On the foodstuff front, Oh My Green’s front end dashboard lets workers upvote snacks, make requests, get news on upcoming offerings, and participate in surveys. And its machine learning-powered recommendation engine curates a selection of more than 500 organic, non-GMO, and locally sourced options from suppliers by applying AI models to data covering costs per location, time horizon, weekly budget, and consumption levels.
Offices with 50 people or fewer get Oh My Green Box, a selection of food delivered on a recurring basis. Thanks in part to an acquisition of food delivery service Bellissimo in November 2017, Oh My Green says it can serve small firms anywhere in the 48 contiguous United States.

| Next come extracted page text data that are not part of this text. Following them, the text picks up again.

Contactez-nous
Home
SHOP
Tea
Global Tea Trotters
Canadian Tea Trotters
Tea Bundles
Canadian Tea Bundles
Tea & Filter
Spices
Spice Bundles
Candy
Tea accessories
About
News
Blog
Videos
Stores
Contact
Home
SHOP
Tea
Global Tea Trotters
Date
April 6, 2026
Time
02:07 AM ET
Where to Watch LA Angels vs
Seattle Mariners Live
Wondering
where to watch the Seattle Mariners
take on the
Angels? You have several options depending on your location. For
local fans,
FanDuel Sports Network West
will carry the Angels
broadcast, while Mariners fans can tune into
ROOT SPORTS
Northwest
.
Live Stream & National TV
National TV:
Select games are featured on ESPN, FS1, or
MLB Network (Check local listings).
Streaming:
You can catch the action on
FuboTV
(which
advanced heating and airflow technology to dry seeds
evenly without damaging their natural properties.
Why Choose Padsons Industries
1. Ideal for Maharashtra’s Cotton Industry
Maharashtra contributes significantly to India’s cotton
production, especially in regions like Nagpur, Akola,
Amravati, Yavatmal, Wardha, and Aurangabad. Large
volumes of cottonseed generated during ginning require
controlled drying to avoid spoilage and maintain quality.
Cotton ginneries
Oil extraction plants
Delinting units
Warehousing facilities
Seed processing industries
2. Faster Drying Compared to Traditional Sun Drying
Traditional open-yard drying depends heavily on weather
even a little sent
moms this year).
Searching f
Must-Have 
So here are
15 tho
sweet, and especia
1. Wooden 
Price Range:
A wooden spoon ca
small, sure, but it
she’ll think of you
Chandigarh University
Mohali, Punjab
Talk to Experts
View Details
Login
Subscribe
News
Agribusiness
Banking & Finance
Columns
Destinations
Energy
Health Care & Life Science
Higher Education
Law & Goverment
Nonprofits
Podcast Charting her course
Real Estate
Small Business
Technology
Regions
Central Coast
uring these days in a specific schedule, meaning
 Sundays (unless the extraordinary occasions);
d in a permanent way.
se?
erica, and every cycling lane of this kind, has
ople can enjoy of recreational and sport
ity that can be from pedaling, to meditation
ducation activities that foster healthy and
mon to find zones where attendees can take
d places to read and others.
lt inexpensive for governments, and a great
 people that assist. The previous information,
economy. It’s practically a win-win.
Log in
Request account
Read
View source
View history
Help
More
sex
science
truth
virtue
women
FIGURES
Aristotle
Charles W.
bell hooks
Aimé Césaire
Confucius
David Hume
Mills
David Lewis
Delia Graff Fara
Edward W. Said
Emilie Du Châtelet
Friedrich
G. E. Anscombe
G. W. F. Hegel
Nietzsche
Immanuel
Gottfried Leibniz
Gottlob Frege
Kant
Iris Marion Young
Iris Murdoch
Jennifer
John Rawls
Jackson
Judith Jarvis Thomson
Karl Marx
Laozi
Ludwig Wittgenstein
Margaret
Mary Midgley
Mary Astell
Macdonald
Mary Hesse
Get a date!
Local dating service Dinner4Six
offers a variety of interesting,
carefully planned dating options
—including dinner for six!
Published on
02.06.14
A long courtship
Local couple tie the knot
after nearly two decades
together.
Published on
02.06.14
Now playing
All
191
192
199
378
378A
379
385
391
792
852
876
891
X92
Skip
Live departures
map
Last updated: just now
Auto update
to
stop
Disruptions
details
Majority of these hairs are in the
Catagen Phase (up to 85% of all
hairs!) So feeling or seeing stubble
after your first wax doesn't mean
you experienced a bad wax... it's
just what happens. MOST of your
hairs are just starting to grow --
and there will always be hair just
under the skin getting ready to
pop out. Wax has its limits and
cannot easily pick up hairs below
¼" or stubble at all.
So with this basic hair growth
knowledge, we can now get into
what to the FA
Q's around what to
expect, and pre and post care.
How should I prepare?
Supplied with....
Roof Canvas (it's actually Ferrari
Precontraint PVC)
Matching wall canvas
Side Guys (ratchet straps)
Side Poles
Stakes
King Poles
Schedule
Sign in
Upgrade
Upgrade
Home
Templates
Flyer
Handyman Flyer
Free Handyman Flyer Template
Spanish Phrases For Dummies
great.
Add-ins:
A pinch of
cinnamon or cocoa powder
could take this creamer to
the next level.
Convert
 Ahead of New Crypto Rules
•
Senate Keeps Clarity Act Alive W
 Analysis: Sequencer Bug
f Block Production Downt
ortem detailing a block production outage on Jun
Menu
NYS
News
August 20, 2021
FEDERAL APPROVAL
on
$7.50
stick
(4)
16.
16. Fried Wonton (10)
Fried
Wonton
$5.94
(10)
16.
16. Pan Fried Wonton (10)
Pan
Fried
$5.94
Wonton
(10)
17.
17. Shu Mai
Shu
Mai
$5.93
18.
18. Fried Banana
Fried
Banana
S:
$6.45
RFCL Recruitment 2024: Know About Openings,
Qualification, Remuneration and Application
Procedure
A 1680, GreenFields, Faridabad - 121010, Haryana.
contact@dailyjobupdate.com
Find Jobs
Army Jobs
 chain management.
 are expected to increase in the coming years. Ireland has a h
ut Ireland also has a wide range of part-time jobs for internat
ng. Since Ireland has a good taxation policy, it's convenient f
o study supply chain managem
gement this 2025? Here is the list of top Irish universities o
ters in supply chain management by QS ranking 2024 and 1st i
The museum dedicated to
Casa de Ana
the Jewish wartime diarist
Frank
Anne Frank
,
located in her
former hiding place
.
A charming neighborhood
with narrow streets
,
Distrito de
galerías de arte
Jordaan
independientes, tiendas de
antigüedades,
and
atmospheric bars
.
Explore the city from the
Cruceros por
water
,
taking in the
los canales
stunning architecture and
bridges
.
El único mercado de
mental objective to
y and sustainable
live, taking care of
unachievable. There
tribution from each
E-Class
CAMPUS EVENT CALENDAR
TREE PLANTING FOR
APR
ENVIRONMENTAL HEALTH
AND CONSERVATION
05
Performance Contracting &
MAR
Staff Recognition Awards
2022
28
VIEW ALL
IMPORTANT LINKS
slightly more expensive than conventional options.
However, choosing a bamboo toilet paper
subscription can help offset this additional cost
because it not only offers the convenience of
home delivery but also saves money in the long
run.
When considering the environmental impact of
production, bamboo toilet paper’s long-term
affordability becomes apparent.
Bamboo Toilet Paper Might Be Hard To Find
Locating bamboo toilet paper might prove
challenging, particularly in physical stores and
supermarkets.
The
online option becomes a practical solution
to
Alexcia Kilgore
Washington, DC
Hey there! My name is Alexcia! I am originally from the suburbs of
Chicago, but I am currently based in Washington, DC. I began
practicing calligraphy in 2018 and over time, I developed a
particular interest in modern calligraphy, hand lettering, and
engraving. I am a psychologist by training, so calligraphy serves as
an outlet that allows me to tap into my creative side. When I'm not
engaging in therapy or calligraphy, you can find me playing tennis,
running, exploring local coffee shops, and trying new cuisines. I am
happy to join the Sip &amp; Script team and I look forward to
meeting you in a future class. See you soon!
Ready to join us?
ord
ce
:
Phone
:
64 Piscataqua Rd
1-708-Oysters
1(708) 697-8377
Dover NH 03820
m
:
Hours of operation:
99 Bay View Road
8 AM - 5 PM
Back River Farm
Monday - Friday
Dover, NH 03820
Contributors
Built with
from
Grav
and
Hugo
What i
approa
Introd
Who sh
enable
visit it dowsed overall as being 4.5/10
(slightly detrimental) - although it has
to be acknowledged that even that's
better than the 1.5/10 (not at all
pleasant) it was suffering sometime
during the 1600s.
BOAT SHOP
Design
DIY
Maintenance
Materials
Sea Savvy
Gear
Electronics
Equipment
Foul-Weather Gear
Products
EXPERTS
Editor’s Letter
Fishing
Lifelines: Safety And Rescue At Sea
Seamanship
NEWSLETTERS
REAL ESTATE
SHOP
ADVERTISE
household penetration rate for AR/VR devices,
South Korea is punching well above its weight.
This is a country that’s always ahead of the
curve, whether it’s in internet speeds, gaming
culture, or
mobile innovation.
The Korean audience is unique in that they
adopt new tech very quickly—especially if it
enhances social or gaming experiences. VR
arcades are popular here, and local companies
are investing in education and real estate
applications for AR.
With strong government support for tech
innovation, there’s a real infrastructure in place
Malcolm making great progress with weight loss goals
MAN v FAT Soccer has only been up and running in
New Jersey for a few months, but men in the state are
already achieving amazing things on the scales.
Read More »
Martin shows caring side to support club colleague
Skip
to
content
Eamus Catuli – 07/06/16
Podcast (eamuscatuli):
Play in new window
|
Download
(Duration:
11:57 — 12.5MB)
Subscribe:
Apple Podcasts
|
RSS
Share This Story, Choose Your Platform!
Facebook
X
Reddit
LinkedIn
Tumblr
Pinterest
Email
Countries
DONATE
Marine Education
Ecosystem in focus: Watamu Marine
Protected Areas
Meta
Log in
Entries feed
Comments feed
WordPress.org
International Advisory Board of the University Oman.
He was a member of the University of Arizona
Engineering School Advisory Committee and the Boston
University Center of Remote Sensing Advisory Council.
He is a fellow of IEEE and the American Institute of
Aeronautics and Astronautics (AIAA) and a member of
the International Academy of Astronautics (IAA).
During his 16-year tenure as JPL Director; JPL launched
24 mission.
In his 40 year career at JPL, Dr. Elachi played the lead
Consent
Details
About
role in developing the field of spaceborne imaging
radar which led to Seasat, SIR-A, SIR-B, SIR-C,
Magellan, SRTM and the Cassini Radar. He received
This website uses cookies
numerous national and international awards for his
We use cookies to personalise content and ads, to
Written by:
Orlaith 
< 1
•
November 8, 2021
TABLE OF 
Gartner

It’s all with the goal of saving office managers time while helping companies to — in the words of Greenhouse director of employee experience and Oh My Green customer Jessica Pfisterer — “avoid over-processed junk” while on the go. Oh My Green’s displays, for example, strategically place nutrition labels and fruits at eye level (and less-healthy options a bit lower) to encourage optimal decisions.
“Wellness is a big priority for us, and good nutrition is critical to our employee’s well-being,” Pfisterer said. “Wholesome food has been a means of human connection and community for centuries, and historically the workplace has been an environment where the worst food is presented — [b]agels and donuts in the morning, candy as snacks and pizza for celebrations. Oh My Green aims to shift this and be the catalyst that helps America’s best and brightest companies create a conscious healthy culture.”
Oh My Green’s clientele stretches across San Francisco, New York, Los Angeles, Seattle, Nashville, Denver, Chicago, Austin, and Boston, with companies ranging in size from 50 to more than 2,000 employees. Among the list are heavy hitters like Mixpanel, Flatiron Health, Apple, Google, Twitch, Ideo, and Lyft.
Ultimately, Oh My Green — along with competitors like Compass Group, Aramark, and Blue Star Vending — is chasing after the global healthy snack market, which is forecast to be worth $32.8 billion by 2025, according to Grand View Research.
“As corporations around the world increase focus on bringing wellness to the workplace and educating the workforce around the benefits of good nutrition, Oh My Green is perfectly placed to capture the significant market opportunity that exists,” Matus Maar, managing partner ventures at Talis, said. “We look forward to partnering with Oh My Green as they continue to build on the significant momentum they have achieved to date.”